Midinettes de Paris.

Le déjeuner. 



Aux Tuileries.
Entre les thyrses* et les feuilles des marronniers, le ciel semble un dais de vieille soie, s'élargit profond, limpide, strié comme des floches de duvet. Des gouttes d'or fluides parsèment les allées.
Dans l'air léger, des pépiements aigus, des roucoulis, des rires puérils, des voix fraîches se mêlent à la sourde et grave rumeur de la Ville, aux hoquets stridents des sirènes, aux vibrations des cloches qui annoncent le passage des remorqueurs et des bateaux-mouches.
Les midinettes*, éparpillées sur chaque banc, achevèrent de déjeuner, les cheveux au vent, le regard en éveil, tout heureuse de ne plus être en cage, de paresser un instant, d'avoir pour salle à manger, au lieu de l'arrière-boutique étroite, mal éclairée, empuantie de quelque crémerie, ce vaste et beau jardin en fleurs.
Devant le parterre à la française que domine la statue d'Atalante*, trois d'entre elles, des apprenties de quinze ans, de ces gosselines que l'on surnomme, à l'atelier, des lapins de couloir, mettent les bouchées doubles, en une hâte d'aller courir et jouer.
Elles se ressemblent.

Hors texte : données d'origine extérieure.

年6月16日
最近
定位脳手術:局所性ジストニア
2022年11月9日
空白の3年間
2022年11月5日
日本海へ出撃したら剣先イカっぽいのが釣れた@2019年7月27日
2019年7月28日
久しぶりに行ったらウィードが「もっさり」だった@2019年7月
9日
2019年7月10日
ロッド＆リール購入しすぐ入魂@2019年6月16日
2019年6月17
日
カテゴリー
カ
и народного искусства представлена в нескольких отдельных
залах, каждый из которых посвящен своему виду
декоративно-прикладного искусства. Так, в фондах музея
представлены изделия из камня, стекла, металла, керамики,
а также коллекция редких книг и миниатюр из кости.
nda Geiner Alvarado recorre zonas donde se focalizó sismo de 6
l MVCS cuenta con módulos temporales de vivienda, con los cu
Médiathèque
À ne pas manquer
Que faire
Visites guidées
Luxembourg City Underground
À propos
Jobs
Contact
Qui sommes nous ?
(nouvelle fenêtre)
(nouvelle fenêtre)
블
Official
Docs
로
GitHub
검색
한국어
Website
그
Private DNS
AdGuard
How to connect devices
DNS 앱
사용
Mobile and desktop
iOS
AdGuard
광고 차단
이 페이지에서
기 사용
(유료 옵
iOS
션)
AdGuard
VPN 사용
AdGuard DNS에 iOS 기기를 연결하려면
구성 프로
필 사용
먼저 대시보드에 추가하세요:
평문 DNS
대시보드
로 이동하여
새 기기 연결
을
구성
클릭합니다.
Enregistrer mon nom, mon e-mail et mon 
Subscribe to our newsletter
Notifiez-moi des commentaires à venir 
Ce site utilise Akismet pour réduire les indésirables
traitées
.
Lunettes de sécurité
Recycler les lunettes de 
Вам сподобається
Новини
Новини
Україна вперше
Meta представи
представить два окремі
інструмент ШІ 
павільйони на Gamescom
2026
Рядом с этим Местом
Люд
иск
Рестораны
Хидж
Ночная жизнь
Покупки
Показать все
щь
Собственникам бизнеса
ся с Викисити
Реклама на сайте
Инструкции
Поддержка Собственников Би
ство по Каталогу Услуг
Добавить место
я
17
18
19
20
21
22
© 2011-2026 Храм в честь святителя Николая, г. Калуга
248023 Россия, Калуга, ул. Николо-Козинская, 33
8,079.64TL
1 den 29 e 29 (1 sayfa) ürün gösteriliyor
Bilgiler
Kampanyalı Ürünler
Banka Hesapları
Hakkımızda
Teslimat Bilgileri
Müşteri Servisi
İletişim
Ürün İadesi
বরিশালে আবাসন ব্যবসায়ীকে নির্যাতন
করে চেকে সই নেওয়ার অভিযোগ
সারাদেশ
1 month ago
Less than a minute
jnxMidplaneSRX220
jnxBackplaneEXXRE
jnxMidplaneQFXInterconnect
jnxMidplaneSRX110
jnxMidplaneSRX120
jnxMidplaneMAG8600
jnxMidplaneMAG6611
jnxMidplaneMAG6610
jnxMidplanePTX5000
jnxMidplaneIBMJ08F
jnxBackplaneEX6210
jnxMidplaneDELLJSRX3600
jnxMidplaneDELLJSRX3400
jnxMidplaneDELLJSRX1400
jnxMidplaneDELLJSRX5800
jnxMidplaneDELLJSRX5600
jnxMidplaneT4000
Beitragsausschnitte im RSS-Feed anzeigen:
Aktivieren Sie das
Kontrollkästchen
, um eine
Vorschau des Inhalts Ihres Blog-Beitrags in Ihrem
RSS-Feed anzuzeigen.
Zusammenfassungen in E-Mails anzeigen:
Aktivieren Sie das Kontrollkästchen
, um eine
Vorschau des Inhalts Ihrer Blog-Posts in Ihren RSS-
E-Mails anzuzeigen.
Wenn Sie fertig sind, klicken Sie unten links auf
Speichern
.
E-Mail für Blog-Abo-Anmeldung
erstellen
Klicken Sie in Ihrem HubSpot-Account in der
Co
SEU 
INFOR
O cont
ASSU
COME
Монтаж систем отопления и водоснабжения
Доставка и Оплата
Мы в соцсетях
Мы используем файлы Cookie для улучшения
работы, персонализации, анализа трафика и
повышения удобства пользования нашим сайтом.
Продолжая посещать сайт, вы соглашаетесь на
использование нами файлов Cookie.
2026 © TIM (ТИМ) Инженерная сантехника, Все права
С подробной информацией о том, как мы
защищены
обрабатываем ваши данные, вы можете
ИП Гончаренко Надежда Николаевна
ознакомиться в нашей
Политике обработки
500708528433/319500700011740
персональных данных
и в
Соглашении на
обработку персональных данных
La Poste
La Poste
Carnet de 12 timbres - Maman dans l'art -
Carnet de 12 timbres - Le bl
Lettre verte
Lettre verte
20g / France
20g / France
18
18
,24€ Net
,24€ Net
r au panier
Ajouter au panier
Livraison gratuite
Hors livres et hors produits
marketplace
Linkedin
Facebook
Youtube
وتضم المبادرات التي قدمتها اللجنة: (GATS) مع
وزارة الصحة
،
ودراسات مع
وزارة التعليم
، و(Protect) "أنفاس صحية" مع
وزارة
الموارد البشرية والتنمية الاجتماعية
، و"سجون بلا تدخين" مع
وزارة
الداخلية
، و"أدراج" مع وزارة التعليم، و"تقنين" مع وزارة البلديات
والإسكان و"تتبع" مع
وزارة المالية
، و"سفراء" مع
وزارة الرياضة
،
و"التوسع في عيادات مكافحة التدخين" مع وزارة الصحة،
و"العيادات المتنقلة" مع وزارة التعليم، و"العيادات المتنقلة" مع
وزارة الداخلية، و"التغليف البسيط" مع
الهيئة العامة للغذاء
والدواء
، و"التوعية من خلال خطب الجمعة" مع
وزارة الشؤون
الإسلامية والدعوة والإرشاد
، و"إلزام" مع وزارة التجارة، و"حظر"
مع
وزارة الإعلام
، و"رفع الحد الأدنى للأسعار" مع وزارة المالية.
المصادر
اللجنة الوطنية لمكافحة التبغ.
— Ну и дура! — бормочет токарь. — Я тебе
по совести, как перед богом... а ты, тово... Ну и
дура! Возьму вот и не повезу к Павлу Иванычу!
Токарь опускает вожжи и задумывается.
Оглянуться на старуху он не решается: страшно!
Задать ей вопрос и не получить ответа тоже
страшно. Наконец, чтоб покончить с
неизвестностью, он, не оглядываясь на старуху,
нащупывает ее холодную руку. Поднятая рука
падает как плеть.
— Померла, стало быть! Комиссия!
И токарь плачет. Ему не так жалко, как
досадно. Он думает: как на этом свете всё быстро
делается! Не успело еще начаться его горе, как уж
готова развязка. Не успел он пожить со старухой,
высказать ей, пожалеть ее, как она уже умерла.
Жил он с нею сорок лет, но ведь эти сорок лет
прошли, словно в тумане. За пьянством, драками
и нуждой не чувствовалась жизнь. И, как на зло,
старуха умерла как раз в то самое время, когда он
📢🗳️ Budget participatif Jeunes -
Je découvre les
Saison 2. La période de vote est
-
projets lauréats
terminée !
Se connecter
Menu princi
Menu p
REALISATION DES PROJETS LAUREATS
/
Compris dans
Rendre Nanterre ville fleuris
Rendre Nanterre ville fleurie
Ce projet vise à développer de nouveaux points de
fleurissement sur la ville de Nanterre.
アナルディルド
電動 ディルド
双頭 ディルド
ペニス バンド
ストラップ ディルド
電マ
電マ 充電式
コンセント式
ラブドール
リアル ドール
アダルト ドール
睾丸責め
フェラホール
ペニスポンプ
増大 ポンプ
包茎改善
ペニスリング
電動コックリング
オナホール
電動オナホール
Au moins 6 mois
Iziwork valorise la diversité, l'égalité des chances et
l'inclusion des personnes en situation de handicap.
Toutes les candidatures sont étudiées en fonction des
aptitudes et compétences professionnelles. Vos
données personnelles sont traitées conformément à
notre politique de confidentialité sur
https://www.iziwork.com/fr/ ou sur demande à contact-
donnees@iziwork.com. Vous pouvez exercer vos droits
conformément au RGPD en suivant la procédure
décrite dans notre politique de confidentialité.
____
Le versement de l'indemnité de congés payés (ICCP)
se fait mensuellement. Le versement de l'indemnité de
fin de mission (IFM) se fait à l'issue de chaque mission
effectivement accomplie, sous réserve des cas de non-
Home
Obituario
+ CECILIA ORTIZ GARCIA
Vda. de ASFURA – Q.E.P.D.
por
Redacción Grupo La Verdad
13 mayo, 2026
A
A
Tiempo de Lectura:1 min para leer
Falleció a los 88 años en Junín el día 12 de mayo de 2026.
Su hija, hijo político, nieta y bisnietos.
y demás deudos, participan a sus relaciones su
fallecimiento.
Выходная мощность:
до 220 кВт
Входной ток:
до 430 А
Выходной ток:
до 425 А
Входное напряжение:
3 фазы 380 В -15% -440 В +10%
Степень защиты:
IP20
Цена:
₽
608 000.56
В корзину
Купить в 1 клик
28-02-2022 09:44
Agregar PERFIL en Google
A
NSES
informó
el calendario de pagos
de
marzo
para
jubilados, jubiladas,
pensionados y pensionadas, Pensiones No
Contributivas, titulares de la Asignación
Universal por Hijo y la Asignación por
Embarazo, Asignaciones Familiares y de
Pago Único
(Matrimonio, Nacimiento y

Elles ont l'air de poupées qui seraient sorties de la même fabrique. Elles sont coiffées de la même manière avec une frange sur le front et une natte nouée d'un ruban dans le dos. Leurs joues et leurs lèvres sont d'une roseur de fruit. Chacune a entre les pieds une bouteille et un corbillon d'osier verni.
La plus petite, une châtaine déjà presque jolie, amusée, s'oubliant soi-même, de la main gauche tend un morceau de sucre à un de ces pauvres chiens crottés, faméliques, qui n'ont ni race, ni gite, ni maître, qui rodent à l'aventure par les rues et les quais, et de l'autre émiette les restes de son pain à d'effrontés moineaux. Et les prunelles tendres, humides, veloutées du chien, les mirettes bougeuses, brillantes, telles que des têtes d'épingle noire des friquets, les yeux clairs, lumineux, hardis de cette gamine de faubourg ont quelque chose de fraternel...

                                                                                                   René de Maizeroy.

Mon Dimanche, revue populaire illustrée, 27 août 1905.

Nota de célestin Mira:

* Thyrse:

Dans la mythologie gréco-romaine, le thyrse est un bâton recouvert de lierre et de vigne accompagnant Dionysos ou Bacchus.


En botanique, le thyrse est une inflorescence pyramidale en grappe, comme le raisin de la vigne, la fleur du lilas ou celle du marronnier.


Thyrse du marronnier.

* Midinette: le mot est la contraction de midi et de dinette. Les employées de la mode faisait dinette à midi, pendant leur pose déjeuner.